PROBLEM TO WORK ON: Below are some records. Return exactly the lines from the one with "1705,4 L 2027,4" to the one with "1290,527 1308,593 1257,593", and nothing else.

=-=-=-=-=

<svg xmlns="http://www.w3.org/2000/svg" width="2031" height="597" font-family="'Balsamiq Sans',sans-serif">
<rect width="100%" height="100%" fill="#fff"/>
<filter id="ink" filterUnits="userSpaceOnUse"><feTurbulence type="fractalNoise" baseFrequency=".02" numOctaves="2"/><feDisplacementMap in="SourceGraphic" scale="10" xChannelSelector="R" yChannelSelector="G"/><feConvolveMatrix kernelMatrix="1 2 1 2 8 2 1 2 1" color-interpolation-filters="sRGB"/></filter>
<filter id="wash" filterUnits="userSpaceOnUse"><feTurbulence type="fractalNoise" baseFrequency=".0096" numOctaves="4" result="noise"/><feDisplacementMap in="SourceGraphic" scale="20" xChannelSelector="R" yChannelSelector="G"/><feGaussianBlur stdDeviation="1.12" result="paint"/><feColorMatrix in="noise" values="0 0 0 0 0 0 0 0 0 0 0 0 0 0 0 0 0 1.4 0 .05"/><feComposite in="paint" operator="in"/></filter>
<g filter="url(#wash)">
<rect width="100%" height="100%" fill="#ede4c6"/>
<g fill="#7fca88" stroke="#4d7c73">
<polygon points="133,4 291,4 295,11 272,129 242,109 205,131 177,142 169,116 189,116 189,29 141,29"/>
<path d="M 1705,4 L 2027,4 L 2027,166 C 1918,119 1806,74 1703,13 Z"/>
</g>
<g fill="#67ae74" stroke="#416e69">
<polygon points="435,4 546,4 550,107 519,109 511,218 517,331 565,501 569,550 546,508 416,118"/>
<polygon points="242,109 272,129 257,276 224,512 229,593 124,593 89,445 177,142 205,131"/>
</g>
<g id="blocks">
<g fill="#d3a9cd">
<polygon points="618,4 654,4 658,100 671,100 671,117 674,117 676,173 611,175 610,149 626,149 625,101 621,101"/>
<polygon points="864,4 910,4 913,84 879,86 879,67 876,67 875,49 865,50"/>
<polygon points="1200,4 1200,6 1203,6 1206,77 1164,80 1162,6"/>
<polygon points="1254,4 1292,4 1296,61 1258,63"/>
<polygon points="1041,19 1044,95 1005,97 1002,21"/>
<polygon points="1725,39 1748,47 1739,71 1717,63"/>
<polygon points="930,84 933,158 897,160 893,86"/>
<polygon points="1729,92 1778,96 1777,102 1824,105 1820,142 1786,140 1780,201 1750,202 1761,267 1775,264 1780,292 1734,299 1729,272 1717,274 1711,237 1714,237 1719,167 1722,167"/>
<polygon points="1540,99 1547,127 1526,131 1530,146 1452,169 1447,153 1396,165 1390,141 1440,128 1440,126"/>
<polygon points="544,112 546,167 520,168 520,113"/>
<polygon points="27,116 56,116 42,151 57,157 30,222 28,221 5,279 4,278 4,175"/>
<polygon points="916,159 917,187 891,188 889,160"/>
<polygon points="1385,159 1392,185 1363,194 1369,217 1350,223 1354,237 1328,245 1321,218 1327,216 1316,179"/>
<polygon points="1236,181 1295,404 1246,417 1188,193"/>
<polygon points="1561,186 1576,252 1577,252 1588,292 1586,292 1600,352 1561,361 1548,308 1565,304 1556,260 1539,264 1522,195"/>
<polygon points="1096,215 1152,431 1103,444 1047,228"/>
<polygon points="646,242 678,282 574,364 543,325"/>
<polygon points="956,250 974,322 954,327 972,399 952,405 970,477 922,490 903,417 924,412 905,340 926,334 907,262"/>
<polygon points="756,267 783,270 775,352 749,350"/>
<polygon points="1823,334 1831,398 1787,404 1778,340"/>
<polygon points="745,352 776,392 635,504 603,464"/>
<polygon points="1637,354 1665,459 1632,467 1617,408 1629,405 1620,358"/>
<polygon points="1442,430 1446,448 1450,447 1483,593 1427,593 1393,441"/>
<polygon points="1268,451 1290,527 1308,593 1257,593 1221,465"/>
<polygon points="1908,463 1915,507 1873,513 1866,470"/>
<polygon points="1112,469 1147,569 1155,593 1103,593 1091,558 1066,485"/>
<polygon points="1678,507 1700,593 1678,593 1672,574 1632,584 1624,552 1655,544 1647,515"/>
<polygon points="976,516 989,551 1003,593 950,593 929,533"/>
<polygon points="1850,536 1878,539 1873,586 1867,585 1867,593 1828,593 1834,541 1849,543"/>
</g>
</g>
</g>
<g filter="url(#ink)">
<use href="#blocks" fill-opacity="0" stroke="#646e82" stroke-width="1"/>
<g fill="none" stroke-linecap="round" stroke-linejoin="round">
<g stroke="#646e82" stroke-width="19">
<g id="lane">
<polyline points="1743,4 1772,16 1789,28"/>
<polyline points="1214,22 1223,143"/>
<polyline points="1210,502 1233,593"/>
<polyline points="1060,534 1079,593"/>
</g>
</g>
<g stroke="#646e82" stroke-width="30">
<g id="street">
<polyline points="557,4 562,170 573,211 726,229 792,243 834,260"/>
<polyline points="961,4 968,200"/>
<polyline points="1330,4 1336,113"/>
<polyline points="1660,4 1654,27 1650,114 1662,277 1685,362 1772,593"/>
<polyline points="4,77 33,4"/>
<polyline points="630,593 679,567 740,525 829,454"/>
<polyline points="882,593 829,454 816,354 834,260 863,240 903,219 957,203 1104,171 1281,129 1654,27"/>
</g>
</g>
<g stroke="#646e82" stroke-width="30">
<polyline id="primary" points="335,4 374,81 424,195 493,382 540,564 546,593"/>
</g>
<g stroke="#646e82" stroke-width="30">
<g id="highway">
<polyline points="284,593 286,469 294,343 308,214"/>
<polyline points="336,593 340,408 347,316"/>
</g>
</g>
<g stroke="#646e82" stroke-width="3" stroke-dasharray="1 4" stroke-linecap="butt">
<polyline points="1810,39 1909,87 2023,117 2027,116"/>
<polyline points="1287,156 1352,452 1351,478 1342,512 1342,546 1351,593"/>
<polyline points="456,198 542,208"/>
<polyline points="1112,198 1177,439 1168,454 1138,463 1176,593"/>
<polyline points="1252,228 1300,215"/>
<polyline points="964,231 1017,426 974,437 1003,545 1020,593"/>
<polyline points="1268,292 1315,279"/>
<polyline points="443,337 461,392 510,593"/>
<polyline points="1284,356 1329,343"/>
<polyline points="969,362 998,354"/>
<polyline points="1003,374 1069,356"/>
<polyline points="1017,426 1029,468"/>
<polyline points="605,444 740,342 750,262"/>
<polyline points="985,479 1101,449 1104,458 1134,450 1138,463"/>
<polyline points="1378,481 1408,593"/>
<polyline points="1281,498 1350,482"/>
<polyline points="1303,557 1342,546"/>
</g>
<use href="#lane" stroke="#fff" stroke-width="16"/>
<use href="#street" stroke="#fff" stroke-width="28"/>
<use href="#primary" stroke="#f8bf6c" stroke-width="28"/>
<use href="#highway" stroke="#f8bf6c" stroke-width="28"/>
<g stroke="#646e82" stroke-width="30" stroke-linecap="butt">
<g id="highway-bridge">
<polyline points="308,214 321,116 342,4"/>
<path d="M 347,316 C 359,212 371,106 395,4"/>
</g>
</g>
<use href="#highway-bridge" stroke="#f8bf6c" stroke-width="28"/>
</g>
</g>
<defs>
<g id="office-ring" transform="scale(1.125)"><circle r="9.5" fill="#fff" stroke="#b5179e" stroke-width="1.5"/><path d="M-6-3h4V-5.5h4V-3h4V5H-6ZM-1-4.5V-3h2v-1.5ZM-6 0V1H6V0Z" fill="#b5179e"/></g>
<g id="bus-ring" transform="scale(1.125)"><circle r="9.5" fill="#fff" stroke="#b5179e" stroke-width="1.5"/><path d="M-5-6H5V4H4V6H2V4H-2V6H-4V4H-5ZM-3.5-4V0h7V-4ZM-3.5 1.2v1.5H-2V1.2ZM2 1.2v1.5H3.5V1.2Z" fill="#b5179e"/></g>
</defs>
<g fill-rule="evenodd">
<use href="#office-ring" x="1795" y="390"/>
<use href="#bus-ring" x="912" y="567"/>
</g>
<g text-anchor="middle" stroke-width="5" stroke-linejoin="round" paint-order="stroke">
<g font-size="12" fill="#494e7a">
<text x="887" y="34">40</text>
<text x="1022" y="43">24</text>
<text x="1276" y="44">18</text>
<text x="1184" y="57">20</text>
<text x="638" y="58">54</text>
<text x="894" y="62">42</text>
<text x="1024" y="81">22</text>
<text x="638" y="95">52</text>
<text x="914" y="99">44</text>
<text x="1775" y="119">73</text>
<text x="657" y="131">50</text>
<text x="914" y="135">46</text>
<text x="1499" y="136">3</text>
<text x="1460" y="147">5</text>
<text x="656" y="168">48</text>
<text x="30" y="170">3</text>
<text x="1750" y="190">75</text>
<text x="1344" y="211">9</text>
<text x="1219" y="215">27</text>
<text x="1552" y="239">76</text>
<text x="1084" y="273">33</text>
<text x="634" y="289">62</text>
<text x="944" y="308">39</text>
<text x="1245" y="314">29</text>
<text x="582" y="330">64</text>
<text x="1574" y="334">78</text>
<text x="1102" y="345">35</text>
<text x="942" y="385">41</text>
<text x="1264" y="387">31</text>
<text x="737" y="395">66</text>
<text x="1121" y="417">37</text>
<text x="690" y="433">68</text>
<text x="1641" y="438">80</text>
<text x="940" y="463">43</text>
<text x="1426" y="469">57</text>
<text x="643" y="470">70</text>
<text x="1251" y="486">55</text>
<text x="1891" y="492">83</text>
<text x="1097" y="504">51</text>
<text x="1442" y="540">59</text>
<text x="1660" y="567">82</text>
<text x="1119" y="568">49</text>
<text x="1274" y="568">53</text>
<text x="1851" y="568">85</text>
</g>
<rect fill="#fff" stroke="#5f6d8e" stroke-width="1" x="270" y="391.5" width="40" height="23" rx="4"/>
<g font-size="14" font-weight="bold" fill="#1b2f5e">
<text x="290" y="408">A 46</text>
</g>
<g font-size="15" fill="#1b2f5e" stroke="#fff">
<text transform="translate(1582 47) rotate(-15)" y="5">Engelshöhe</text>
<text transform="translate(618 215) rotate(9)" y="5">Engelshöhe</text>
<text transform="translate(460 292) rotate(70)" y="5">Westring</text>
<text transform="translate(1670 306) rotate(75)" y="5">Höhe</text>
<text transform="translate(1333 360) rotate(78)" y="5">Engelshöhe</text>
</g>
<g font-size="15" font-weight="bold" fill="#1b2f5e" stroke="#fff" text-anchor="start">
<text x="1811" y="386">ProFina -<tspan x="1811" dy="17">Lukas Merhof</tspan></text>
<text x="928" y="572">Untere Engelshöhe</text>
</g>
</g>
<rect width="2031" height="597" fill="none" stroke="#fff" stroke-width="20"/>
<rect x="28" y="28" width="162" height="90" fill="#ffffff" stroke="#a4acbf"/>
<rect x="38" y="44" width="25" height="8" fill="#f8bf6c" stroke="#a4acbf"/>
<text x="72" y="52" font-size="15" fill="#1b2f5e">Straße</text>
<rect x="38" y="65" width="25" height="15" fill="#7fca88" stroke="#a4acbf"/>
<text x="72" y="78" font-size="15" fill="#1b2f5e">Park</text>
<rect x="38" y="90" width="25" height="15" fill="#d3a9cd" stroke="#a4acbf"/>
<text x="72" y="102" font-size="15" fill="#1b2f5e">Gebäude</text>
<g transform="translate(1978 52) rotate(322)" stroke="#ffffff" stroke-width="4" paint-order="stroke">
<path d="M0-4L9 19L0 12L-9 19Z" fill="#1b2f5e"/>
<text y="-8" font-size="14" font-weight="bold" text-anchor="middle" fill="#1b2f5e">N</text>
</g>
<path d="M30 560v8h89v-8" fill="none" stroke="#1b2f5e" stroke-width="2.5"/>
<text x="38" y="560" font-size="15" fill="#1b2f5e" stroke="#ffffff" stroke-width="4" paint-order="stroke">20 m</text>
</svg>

=-=-=-=-=

COMPLETED EXERCISE:
<path d="M 1705,4 L 2027,4 L 2027,166 C 1918,119 1806,74 1703,13 Z"/>
</g>
<g fill="#67ae74" stroke="#416e69">
<polygon points="435,4 546,4 550,107 519,109 511,218 517,331 565,501 569,550 546,508 416,118"/>
<polygon points="242,109 272,129 257,276 224,512 229,593 124,593 89,445 177,142 205,131"/>
</g>
<g id="blocks">
<g fill="#d3a9cd">
<polygon points="618,4 654,4 658,100 671,100 671,117 674,117 676,173 611,175 610,149 626,149 625,101 621,101"/>
<polygon points="864,4 910,4 913,84 879,86 879,67 876,67 875,49 865,50"/>
<polygon points="1200,4 1200,6 1203,6 1206,77 1164,80 1162,6"/>
<polygon points="1254,4 1292,4 1296,61 1258,63"/>
<polygon points="1041,19 1044,95 1005,97 1002,21"/>
<polygon points="1725,39 1748,47 1739,71 1717,63"/>
<polygon points="930,84 933,158 897,160 893,86"/>
<polygon points="1729,92 1778,96 1777,102 1824,105 1820,142 1786,140 1780,201 1750,202 1761,267 1775,264 1780,292 1734,299 1729,272 1717,274 1711,237 1714,237 1719,167 1722,167"/>
<polygon points="1540,99 1547,127 1526,131 1530,146 1452,169 1447,153 1396,165 1390,141 1440,128 1440,126"/>
<polygon points="544,112 546,167 520,168 520,113"/>
<polygon points="27,116 56,116 42,151 57,157 30,222 28,221 5,279 4,278 4,175"/>
<polygon points="916,159 917,187 891,188 889,160"/>
<polygon points="1385,159 1392,185 1363,194 1369,217 1350,223 1354,237 1328,245 1321,218 1327,216 1316,179"/>
<polygon points="1236,181 1295,404 1246,417 1188,193"/>
<polygon points="1561,186 1576,252 1577,252 1588,292 1586,292 1600,352 1561,361 1548,308 1565,304 1556,260 1539,264 1522,195"/>
<polygon points="1096,215 1152,431 1103,444 1047,228"/>
<polygon points="646,242 678,282 574,364 543,325"/>
<polygon points="956,250 974,322 954,327 972,399 952,405 970,477 922,490 903,417 924,412 905,340 926,334 907,262"/>
<polygon points="756,267 783,270 775,352 749,350"/>
<polygon points="1823,334 1831,398 1787,404 1778,340"/>
<polygon points="745,352 776,392 635,504 603,464"/>
<polygon points="1637,354 1665,459 1632,467 1617,408 1629,405 1620,358"/>
<polygon points="1442,430 1446,448 1450,447 1483,593 1427,593 1393,441"/>
<polygon points="1268,451 1290,527 1308,593 1257,593 1221,465"/>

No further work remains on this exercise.